Start of Excerpted text

# [SOLVED] Mounting an OLD Hard Drive

## Joseph_sys

Can someone refresh my memory how to mount an old hard drive?

On one of my boxes MB went down so I transfered the IDE (HD) to my current system as I'm trying to retrieve information form one of the user on that hard drives.

BIOS recognized the hard drive (that is good) how do I find it and mount it.

"fdisk -l" does not show this disk.

When I boot to BIOS only one disk is detected on first screen SATA (Westen Digital) that is my primary disk.

But when I go to BOOT option I see:

1-disk WD-xxxx

2-dist Maxtor (this is the one I'm trying to mount.)  But fidsk -l is only showing one disk.

The I think the Maxtor HD disk should show up on first screen in BIOS but it doesn't.Last edited by Joseph_sys on Sat Dec 31, 2011 11:02 pm; edited 1 time in total

----------

## krinn

I think you must revert your bios controller from SATA AHCI to compatibility mode to enable the pata mode.

There's high chances then your kernel isn't ready to boot like that and will fail.

But a livecd should handle that easy.

----------

## Hu

You may need, either in lieu of or in addition to krinn's change, additional kernel support.  The fastest way to find the right kernel driver is to feed the output of lspci -n to the Debian GNU/Linux device driver check page.

----------

## Joseph_sys

 *krinn wrote:*   

> I think you must revert your bios controller from SATA AHCI to compatibility mode to enable the pata mode.
> 
> There's high chances then your kernel isn't ready to boot like that and will fail.
> 
> But a livecd should handle that easy.

 

Good suggestion, I booted from Knopix and tried Gentoo Rescue CD (it does not have a file manager, thunar is not there on GUI)

Knoppix does not show files on on the disk I want to transfer files from, though it does see had disk and home directory.

I've tried to su to root but it till does not list any files/directory from old disk.

/dev/sda5  (home/kathy)  new disk

/dev/sdb7  (home/kathy) old home I want to tranfer files from.

Do I need to mount them? How and where ?

----------

## Joseph_sys

 *Hu wrote:*   

> You may need, either in lieu of or in addition to krinn's change, additional kernel support.  The fastest way to find the right kernel driver is to feed the output of lspci -n to the Debian GNU/Linux device driver check page.

 

I don't want to boot from the old disk, I just want to transfer files form /home/kathy/ to new disk /home/kathy

But If I boot from rescue CD it only sees hard driver, homes are not mounted.

If I boot from my current disk: fdisk -l does not see the smaller hard disk /dev/sdb

----------

## Ant P.

End of Excerpted text
Start of Excerpted records

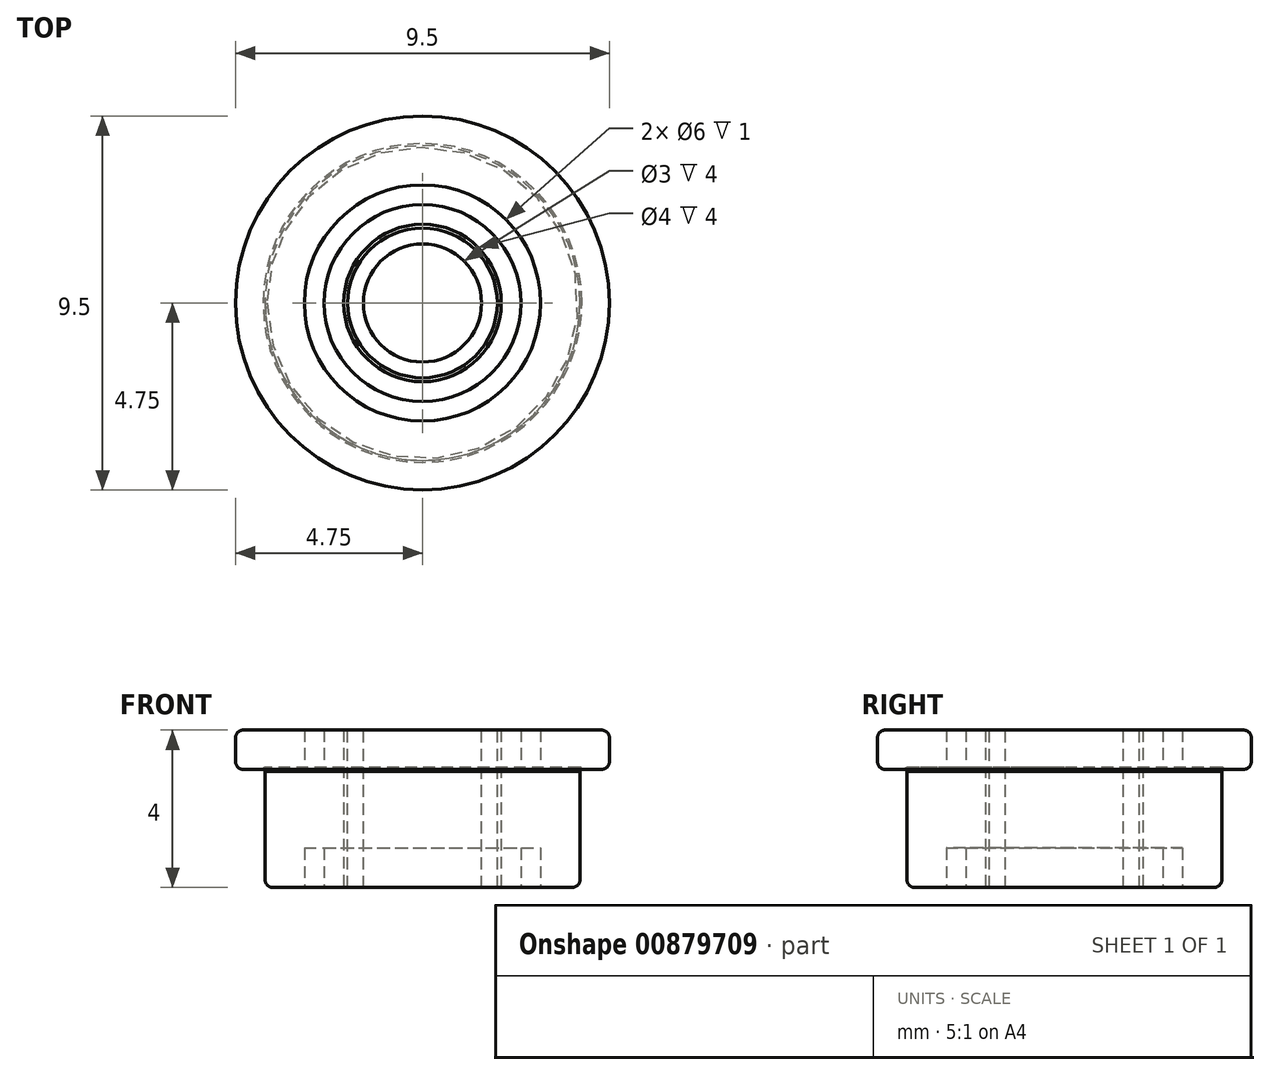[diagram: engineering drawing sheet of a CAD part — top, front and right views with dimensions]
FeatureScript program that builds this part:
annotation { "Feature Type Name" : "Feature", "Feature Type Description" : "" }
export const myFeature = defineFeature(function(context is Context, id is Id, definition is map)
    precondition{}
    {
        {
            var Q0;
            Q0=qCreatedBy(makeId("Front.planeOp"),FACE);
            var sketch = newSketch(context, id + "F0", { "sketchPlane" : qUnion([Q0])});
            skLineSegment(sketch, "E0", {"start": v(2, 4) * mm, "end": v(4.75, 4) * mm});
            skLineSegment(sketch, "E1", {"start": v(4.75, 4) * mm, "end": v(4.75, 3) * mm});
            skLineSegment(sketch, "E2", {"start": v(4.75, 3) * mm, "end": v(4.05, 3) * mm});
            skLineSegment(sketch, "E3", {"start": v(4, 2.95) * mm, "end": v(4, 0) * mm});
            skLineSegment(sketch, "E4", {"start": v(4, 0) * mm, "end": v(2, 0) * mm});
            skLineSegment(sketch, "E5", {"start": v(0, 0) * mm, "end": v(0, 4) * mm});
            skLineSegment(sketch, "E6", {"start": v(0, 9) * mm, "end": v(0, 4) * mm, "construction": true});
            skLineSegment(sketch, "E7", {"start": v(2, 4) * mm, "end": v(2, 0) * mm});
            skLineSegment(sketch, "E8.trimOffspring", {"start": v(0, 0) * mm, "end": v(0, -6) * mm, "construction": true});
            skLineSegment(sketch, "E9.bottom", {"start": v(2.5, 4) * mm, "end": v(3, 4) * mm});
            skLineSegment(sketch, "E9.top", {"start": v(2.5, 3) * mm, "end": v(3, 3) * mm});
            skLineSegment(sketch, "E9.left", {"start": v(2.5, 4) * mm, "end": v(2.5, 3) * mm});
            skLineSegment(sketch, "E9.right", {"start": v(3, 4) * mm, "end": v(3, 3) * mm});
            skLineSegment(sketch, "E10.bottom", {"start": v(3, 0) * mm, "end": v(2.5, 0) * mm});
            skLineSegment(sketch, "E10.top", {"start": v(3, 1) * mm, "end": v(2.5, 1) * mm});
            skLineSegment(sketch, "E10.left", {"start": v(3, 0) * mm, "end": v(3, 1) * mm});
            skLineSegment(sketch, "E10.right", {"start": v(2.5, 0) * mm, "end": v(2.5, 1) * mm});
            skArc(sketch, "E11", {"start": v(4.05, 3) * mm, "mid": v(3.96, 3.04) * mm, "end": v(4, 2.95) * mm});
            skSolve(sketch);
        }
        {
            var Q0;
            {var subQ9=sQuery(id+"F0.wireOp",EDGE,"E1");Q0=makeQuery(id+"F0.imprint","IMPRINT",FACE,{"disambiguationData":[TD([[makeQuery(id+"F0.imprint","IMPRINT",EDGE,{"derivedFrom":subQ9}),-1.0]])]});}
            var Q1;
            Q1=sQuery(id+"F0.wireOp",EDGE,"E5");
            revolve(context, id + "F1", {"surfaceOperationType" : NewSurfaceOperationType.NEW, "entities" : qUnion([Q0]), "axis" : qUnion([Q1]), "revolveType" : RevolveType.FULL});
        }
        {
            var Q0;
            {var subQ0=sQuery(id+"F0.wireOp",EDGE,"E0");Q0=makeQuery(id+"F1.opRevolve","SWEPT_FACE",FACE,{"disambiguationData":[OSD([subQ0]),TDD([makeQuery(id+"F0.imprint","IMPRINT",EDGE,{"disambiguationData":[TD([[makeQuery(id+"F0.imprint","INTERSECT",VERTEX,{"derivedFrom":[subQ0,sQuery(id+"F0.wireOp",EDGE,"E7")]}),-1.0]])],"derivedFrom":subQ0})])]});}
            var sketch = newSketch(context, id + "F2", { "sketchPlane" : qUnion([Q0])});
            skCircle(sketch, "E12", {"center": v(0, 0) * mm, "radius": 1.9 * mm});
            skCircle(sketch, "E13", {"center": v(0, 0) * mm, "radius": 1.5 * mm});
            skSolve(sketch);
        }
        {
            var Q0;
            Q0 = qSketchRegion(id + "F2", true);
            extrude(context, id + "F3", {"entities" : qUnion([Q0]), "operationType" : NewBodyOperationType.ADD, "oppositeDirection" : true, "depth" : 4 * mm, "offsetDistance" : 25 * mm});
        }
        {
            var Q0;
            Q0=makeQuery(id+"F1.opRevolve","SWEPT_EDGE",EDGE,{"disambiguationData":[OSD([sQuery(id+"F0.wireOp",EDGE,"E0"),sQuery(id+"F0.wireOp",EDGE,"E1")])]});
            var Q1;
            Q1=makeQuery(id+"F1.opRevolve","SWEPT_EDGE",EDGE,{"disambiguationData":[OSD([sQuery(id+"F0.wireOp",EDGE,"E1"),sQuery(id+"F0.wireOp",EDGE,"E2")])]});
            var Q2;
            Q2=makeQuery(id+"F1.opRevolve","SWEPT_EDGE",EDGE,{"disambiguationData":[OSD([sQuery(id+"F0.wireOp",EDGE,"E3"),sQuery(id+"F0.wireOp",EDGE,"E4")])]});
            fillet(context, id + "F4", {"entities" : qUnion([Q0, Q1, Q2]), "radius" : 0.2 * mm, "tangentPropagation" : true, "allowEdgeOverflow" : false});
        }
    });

End of Excerpted records
Start of Excerpted records

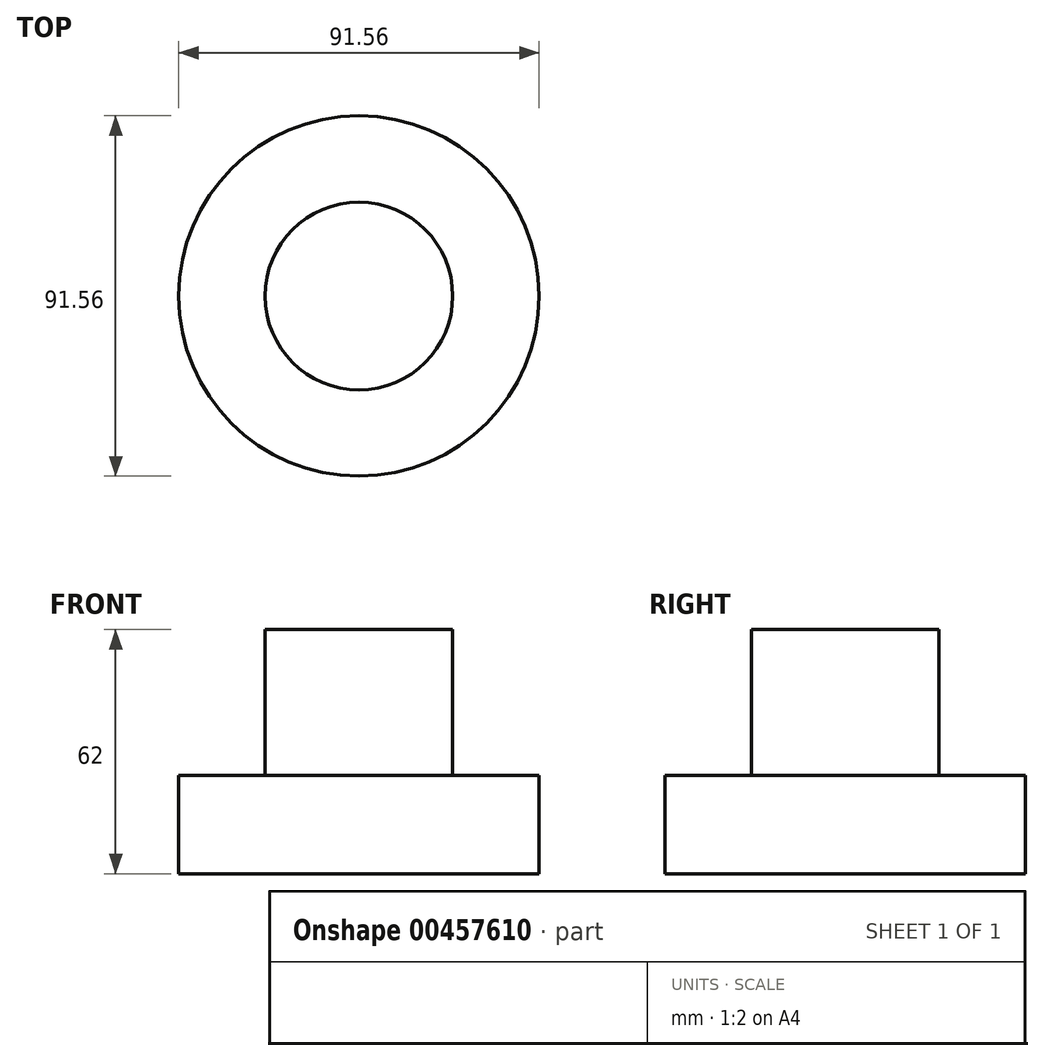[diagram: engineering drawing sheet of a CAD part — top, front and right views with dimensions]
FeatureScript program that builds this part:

End of Excerpted records
Start of Excerpted records

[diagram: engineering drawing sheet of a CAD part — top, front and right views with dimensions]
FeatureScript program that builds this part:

End of Excerpted records

● Your tasks
1 - Copy the part of the hard drive forum thread between "Good suggestion, I" and "and home directory.", inclusive.
2 - Continue the forum thread about mounting an old hard drive from the point where it stops.

● Outputs by task
1 -
Good suggestion, I booted from Knopix and tried Gentoo Rescue CD (it does not have a file manager, thunar is not there on GUI)

Knoppix does not show files on on the disk I want to transfer files from, though it does see had disk and home directory.

2 -
Do you have the correct IDE driver enabled in your kernel?

----------

## Joseph_sys

 *Ant P. wrote:*   

> Do you have the correct IDE driver enabled in your kernel?

 

How to find out?

----------

## Ant P.

lspci -k

----------

## Hu

 *Joseph_sys wrote:*   

> Knoppix does not show files on on the disk I want to transfer files from, though it does see had disk and home directory.
> 
> I've tried to su to root but it till does not list any files/directory from old disk.

 That would seem to indicate that there are not any files on the disk.  If you see the directories of that disk, then you must have mounted the disk.  If you do not see files in the directories, then there are no files there.

 *Joseph_sys wrote:*   

> /dev/sda5  (home/kathy)  new disk
> 
> /dev/sdb7  (home/kathy) old home I want to tranfer files from.
> 
> Do I need to mount them? How and where ?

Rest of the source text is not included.